- [DESCRIPTION OF THE TASK]: Starting from the line with "إيران تُعلن ترتيبات جديدة" and going up to and including the line with "harekete geçiren alevlibalzamik", copy the listing below exactly. Leave all images out.

[Start of Attachment]

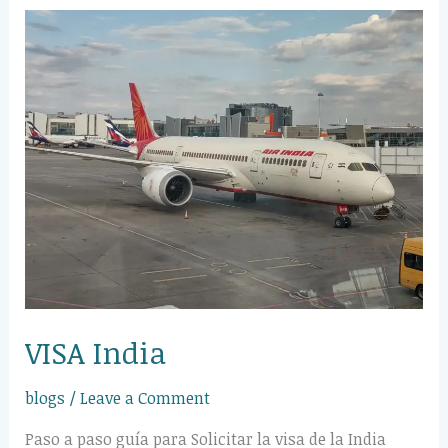
VISA
India
VISA India
blogs
/
Leave a Comment
Paso a paso guía para Solicitar la visa de la India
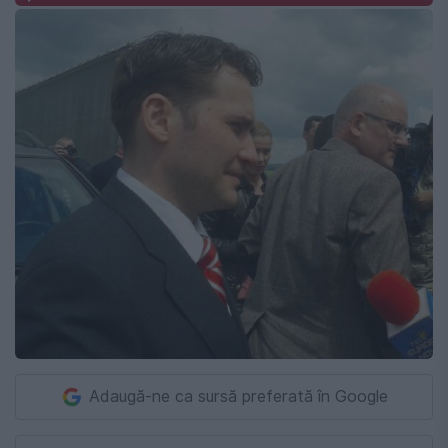
Adaugă-ne ca sursă preferată în Google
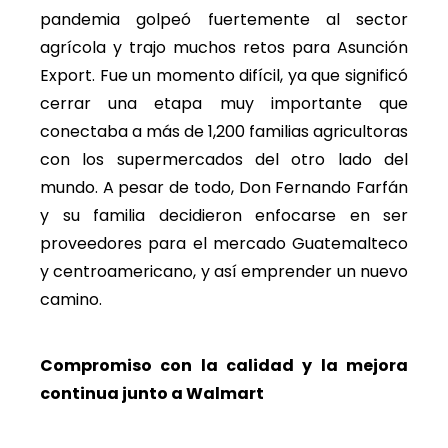
pandemia golpeó fuertemente al sector
agrícola y trajo muchos retos para Asunción
Export. Fue un momento difícil, ya que significó
cerrar una etapa muy importante que
conectaba a más de 1,200 familias agricultoras
con los supermercados del otro lado del
mundo. A pesar de todo, Don Fernando Farfán
y su familia decidieron enfocarse en ser
proveedores para el mercado Guatemalteco
y centroamericano, y así emprender un nuevo
camino.
Compromiso con la calidad y la mejora
continua junto a Walmart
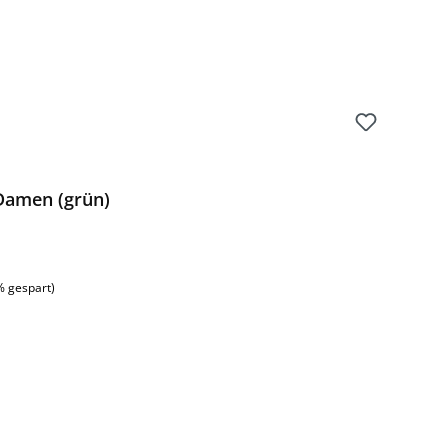
Damen (grün)
% gespart)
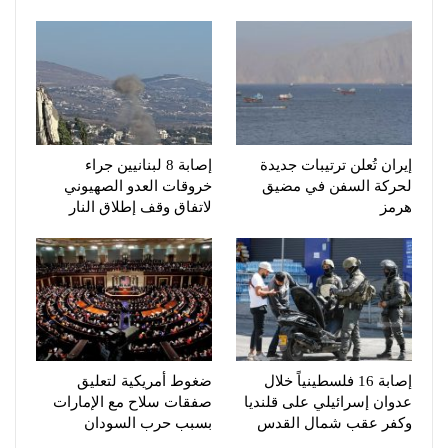
إيران تُعلن ترتيبات جديدة
إصابة 8 لبنانيين جراء
لحركة السفن في مضيق
خروقات العدو الصهيوني
هرمز
لاتفاق وقف إطلاق النار
إصابة 16 فلسطينياً خلال
ضغوط أمريكية لتعليق
عدوان إسرائيلي على قلنديا
صفقات سلاح مع الإمارات
وكفر عقب شمال القدس
بسبب حرب السودان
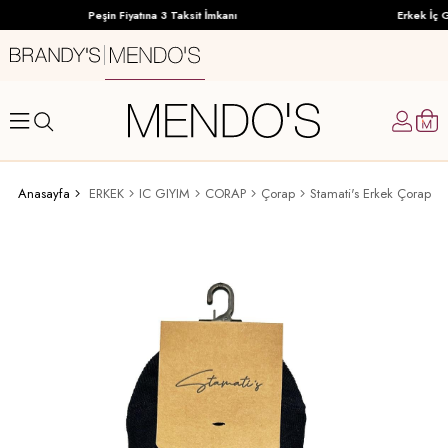
Peşin Fiyatına 3 Taksit İmkanı
Erkek İç G
Anasayfa
ERKEK
IC GIYIM
CORAP
Çorap
Stamati's Erkek Çorap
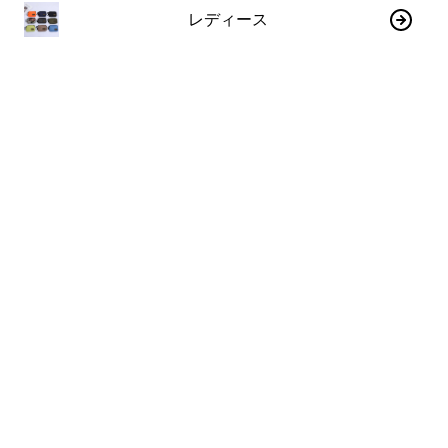
レディース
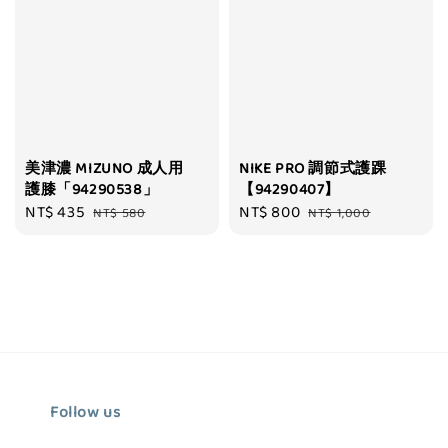
美津濃 MIZUNO 成人用
NIKE PRO 調節式護踝
護膝「94290538」
【94290407】
Sale
NT$ 435
Regular
Sale
NT$ 800
Regular
NT$ 580
NT$ 1,000
price
price
price
price
Follow us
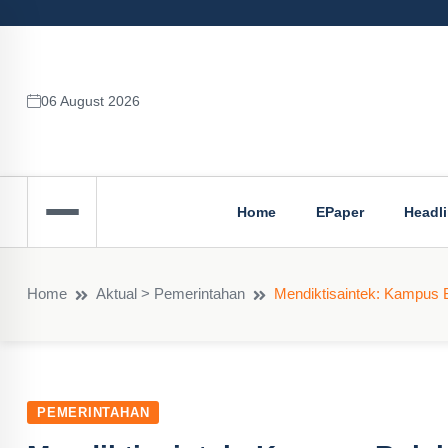
06 August 2026
Home
EPaper
Headl
Home
Aktual > Pemerintahan
Mendiktisaintek: Kampus B
PEMERINTAHAN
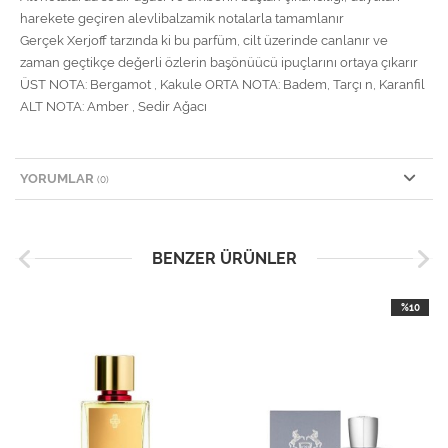
harekete geçiren alevlibalzamik notalarla tamamlanır
Gerçek Xerjoff tarzında ki bu parfüm, cilt üzerinde canlanır ve
zaman geçtikçe değerli özlerin başönüücü ipuçlarını ortaya çıkarır
ÜST NOTA: Bergamot , Kakule ORTA NOTA: Badem, Tarçı n, Karanfil
ALT NOTA: Amber , Sedir Ağacı
YORUMLAR
(0)
BENZER ÜRÜNLER
%10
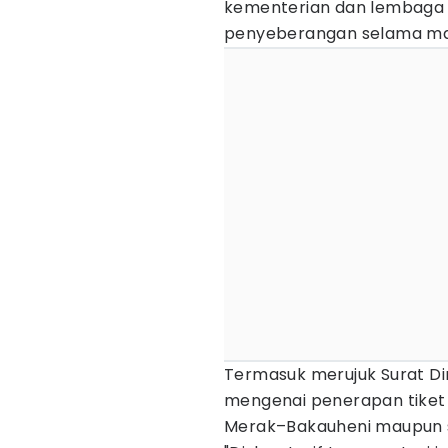
kementerian dan lembaga t
penyeberangan selama ma
Termasuk merujuk Surat Di
mengenai penerapan tiket 
Merak–Bakauheni maupun s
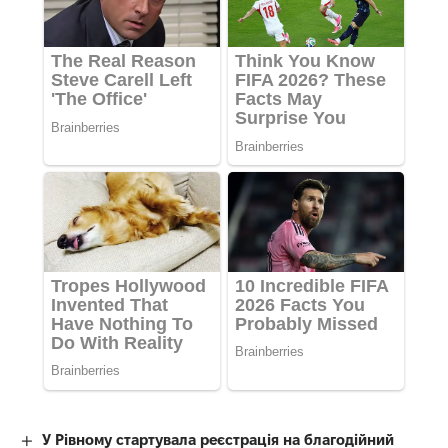
У Рівному стартувала реєстрація на благодійний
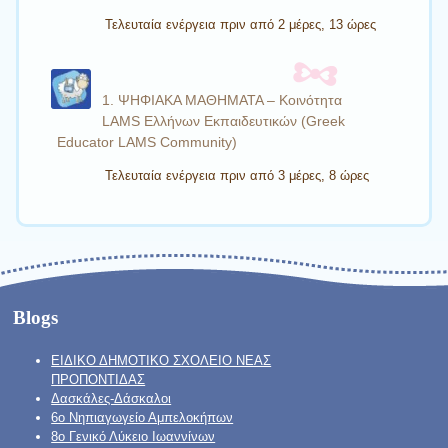
Τελευταία ενέργεια πριν από 2 μέρες, 13 ώρες
1. ΨΗΦΙΑΚΑ ΜΑΘΗΜΑΤΑ – Κοινότητα
LAMS Ελλήνων Εκπαιδευτικών (Greek
Educator LAMS Community)
Τελευταία ενέργεια πριν από 3 μέρες, 8 ώρες
Blogs
ΕΙΔΙΚΟ ΔΗΜΟΤΙΚΟ ΣΧΟΛΕΙΟ ΝΕΑΣ
ΠΡΟΠΟΝΤΙΔΑΣ
Δασκάλες-Δάσκαλοι
6ο Νηπιαγωγείο Αμπελοκήπων
8o Γενικό Λύκειο Ιωαννίνων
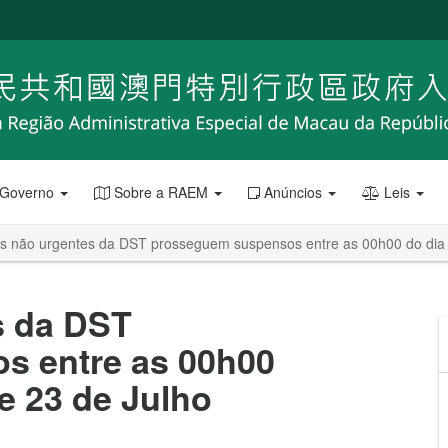
 Governo
Sobre a RAEM
Anúncios
Leis
os não urgentes da DST prosseguem suspensos entre as 00h00 do dia 
s da DST
s entre as 00h00
e 23 de Julho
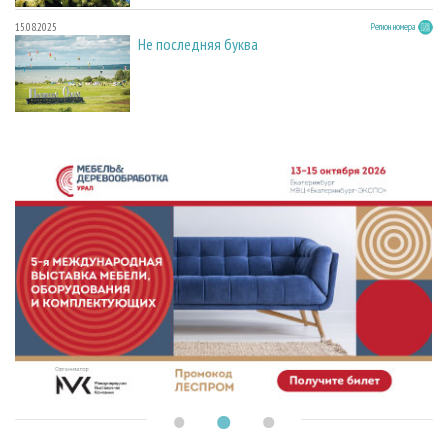
15.08.2025
Регион номера
Не последняя буква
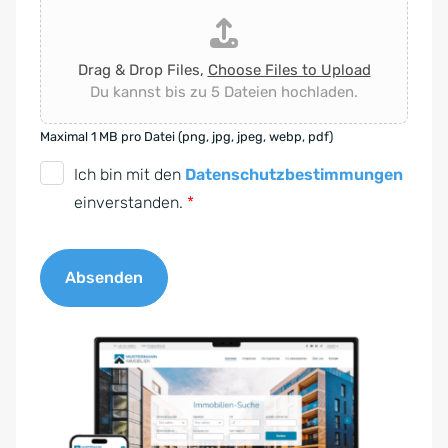
Drag & Drop Files,
Choose Files to Upload
Du kannst bis zu 5 Dateien hochladen.
Maximal 1 MB pro Datei (png, jpg, jpeg, webp, pdf)
D
Ich bin mit den
Datenschutzbestimmungen
S
einverstanden.
*
G
V
Absenden
O
-
A
E
l
i
t
n
e
v
r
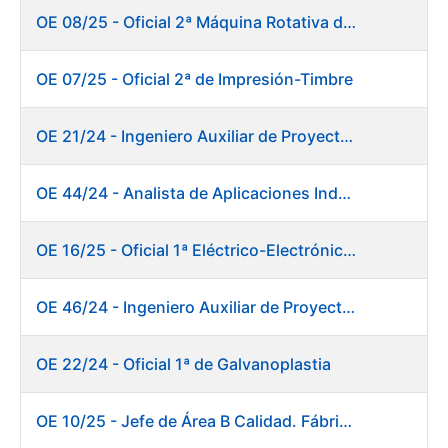
OE 08/25 - Oficial 2ª Máquina Rotativa de Sellos
OE 07/25 - Oficial 2ª de Impresión-Timbre
OE 21/24 - Ingeniero Auxiliar de Proyectos
OE 44/24 - Analista de Aplicaciones Industriales
OE 16/25 - Oficial 1ª Eléctrico-Electrónico Fábrica Papel
OE 46/24 - Ingeniero Auxiliar de Proyectos. Ceres
OE 22/24 - Oficial 1ª de Galvanoplastia
OE 10/25 - Jefe de Área B Calidad. Fábrica Papel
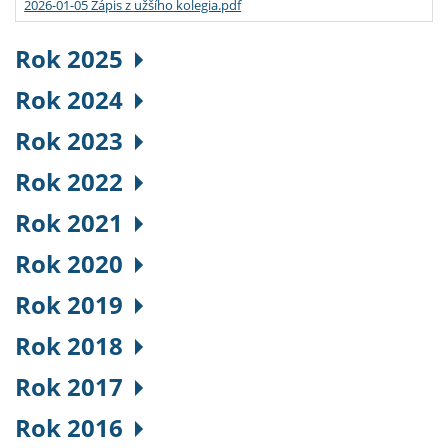
2026-01-05 Zápis z užšího kolegia.pdf
Rok 2025
Rok 2024
Rok 2023
Rok 2022
Rok 2021
Rok 2020
Rok 2019
Rok 2018
Rok 2017
Rok 2016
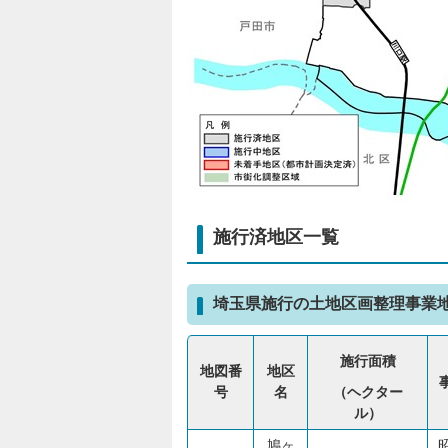
施行済地区一覧
埼玉県施行の土地区画整理事業
施行面積
地図番
地区
号
名
（ヘクター
ル）
鳩ヶ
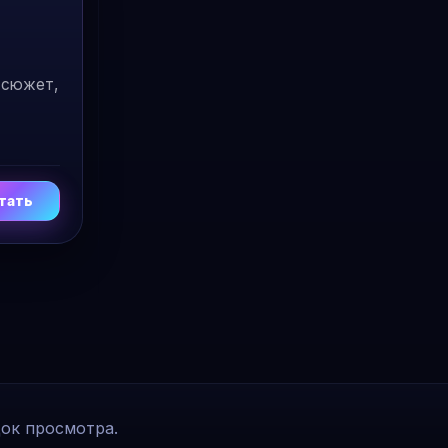
й сюжет,
тать
док просмотра.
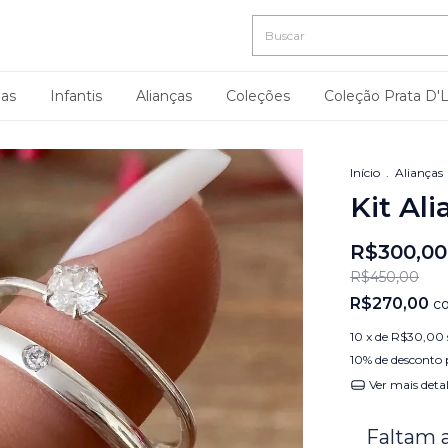
nas
Infantis
Alianças
Coleções
Coleção Prata D'
Início
.
Alianças
Kit Al
R$300,00
R$450,00
R$270,00
c
10
x de
R$30,00
10% de desconto
Ver mais deta
Faltam 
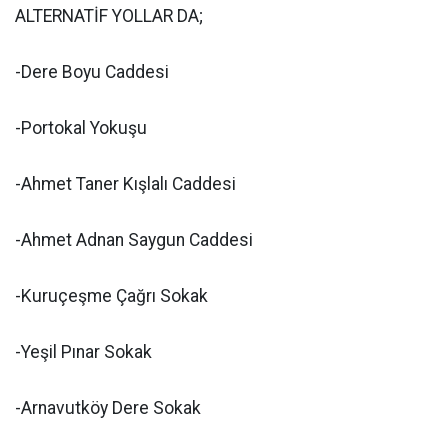
ALTERNATİF YOLLAR DA;
-Dere Boyu Caddesi
-Portokal Yokuşu
-Ahmet Taner Kışlalı Caddesi
-Ahmet Adnan Saygun Caddesi
-Kuruçeşme Çağrı Sokak
-Yeşil Pınar Sokak
-Arnavutköy Dere Sokak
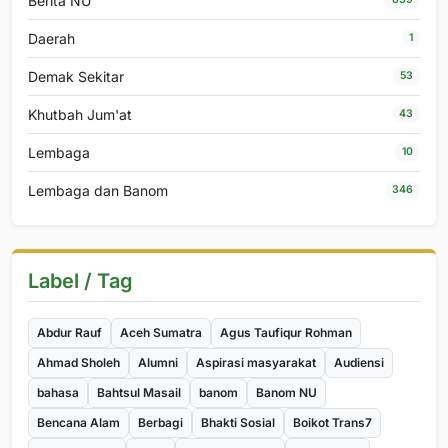
Berita NU
Daerah
1
Demak Sekitar
53
Khutbah Jum'at
43
Lembaga
10
Lembaga dan Banom
346
Label / Tag
Abdur Rauf
Aceh Sumatra
Agus Taufiqur Rohman
Ahmad Sholeh
Alumni
Aspirasi masyarakat
Audiensi
bahasa
Bahtsul Masail
banom
Banom NU
Bencana Alam
Berbagi
Bhakti Sosial
Boikot Trans7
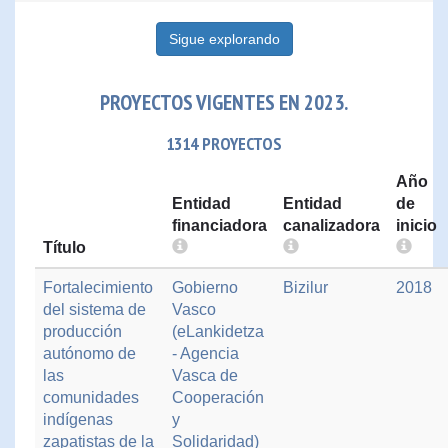
Sigue explorando
PROYECTOS VIGENTES EN 2023.
1314 PROYECTOS
Año
Entidad
Entidad
de
financiadora
canalizadora
inicio
Título
Fortalecimiento
Gobierno
Bizilur
2018
del sistema de
Vasco
producción
(eLankidetza
autónomo de
- Agencia
las
Vasca de
comunidades
Cooperación
indígenas
y
zapatistas de la
Solidaridad)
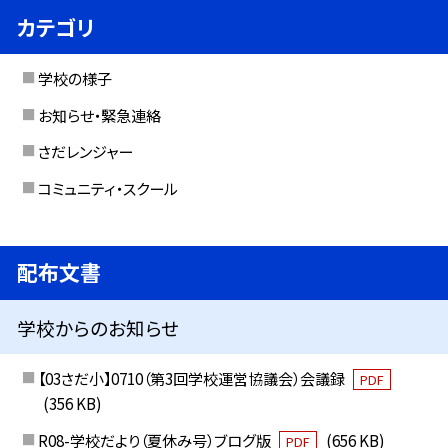
カテゴリ
学校の様子
お知らせ・緊急連絡
さだレンジャー
コミュニティ・スクール
配布文書
学校からのお知らせ
【03さだ小】0710（第3回学校運営協議会）会議録
PDF
(356 KB)
R08-学校だより（夏休み号）ブログ版
(656 KB)
PDF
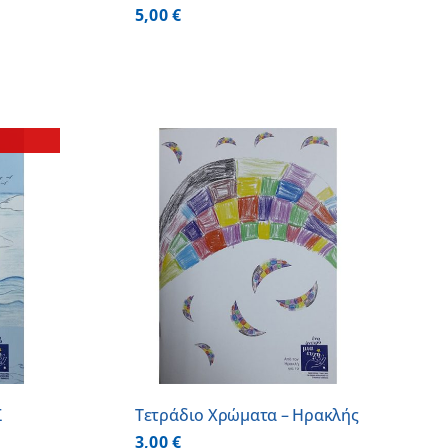
5,00
€
 ΚΑΛΑΘΙ
/
ΕΡΕΙΕΣ
Σ
Τετράδιο Χρώματα – Ηρακλής
3,00
€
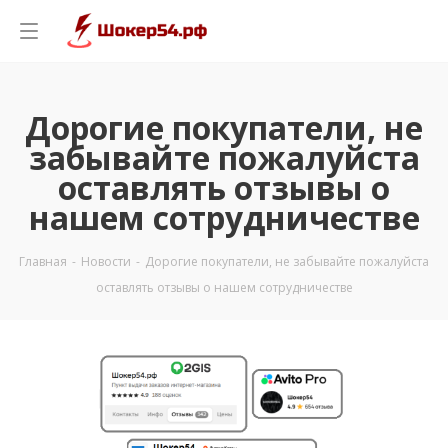
Дорогие покупатели, не
забывайте пожалуйста
оставлять отзывы о
нашем сотрудничестве
Главная
-
Новости
-
Дорогие покупатели, не забывайте пожалуйста
оставлять отзывы о нашем сотрудничестве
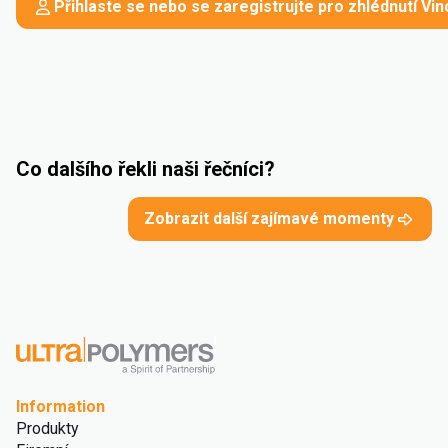
Přihlaste se nebo se zaregistrujte pro zhlédnutí Vi
Co dalšího řekli naši řečníci?
Zobrazit další zajímavé momenty
Information
Produkty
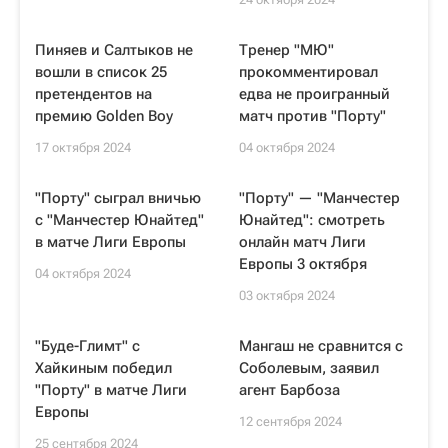
Пиняев и Салтыков не
Тренер "МЮ"
вошли в список 25
прокомментировал
претендентов на
едва не проигранный
премию Golden Boy
матч против "Порту"
17 октября 2024
04 октября 2024
"Порту" сыграл вничью
"Порту" — "Манчестер
с "Манчестер Юнайтед"
Юнайтед": смотреть
в матче Лиги Европы
онлайн матч Лиги
Европы 3 октября
04 октября 2024
03 октября 2024
"Буде-Глимт" с
Мангаш не сравнится с
Хайкиным победил
Соболевым, заявил
"Порту" в матче Лиги
агент Барбоза
Европы
12 сентября 2024
25 сентября 2024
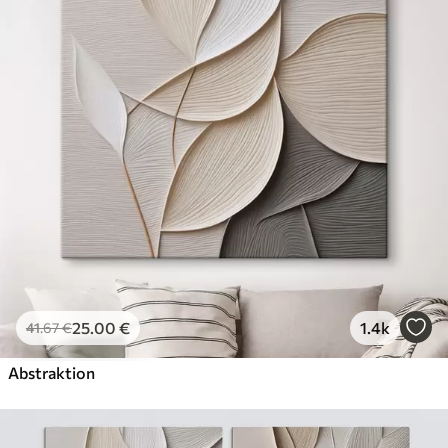
Öko-Premium
Von
36
.00
€
✓
Kräftige, satte Farben
✓
Lichtbeständig
✓
Sichere, geruchsfreie Tinte
✓
Leinwandähnliche Oberfläche
✓
Umweltfreundliches Material
25
.00
€
1.4k
41
.67
€
Abstraktion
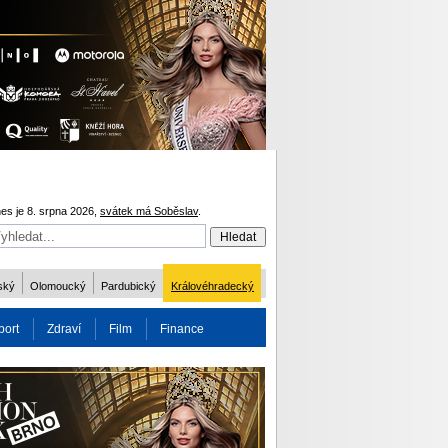
es je 8. srpna 2026,
svátek má Soběslav
.
ský
Olomoucký
Pardubický
Královéhradecký
port
Zdraví
Film
Finance
obnost
Více
ODM 2016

[End of Attachment]

- [PROBLEM SOLUTION]:
إيران تُعلن ترتيبات جديدة
إصابة 8 لبنانيين جراء
لحركة السفن في مضيق
خروقات العدو الصهيوني
هرمز
لاتفاق وقف إطلاق النار
إصابة 16 فلسطينياً خلال
ضغوط أمريكية لتعليق
عدوان إسرائيلي على قلنديا
صفقات سلاح مع الإمارات
وكفر عقب شمال القدس
بسبب حرب السودان
Peşin Fiyatına 3 Taksit İmkanı
Erkek İç G
Anasayfa
ERKEK
IC GIYIM
CORAP
Çorap
Stamati's Erkek Çorap
レディース
美津濃 MIZUNO 成人用
NIKE PRO 調節式護踝
護膝「94290538」
【94290407】
Sale
NT$ 435
Regular
Sale
NT$ 800
Regular
NT$ 580
NT$ 1,000
price
price
price
price
Follow us
06 August 2026
Home
EPaper
Headl
Home
Aktual > Pemerintahan
Mendiktisaintek: Kampus B
PEMERINTAHAN
harekete geçiren alevlibalzamik notalarla tamamlanır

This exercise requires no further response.